> WHAT TO DO: Even the shortest line counts, so transcribe all the data exactly.

> GIVEN DATA:
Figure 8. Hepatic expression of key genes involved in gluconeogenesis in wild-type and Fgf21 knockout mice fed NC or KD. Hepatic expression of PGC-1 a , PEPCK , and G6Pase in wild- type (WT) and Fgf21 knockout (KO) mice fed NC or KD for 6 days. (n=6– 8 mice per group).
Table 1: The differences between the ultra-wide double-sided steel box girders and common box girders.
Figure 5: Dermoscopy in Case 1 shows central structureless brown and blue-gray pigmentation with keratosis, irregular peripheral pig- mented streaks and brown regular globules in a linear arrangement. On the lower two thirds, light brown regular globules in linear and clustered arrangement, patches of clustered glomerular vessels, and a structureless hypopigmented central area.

> TASK RESPONSE:
Figure 8. Hepatic expression of key genes involved in gluconeogenesis in wild-type and Fgf21 knockout mice fed NC or KD. Hepatic expression of PGC-1 a , PEPCK , and G6Pase in wild- type (WT) and Fgf21 knockout (KO) mice fed NC or KD for 6 days. (n=6– 8 mice per group).
Table 1: The differences between the ultra-wide double-sided steel box girders and common box girders.
Figure 5: Dermoscopy in Case 1 shows central structureless brown and blue-gray pigmentation with keratosis, irregular peripheral pig- mented streaks and brown regular globules in a linear arrangement. On the lower two thirds, light brown regular globules in linear and clustered arrangement, patches of clustered glomerular vessels, and a structureless hypopigmented central area.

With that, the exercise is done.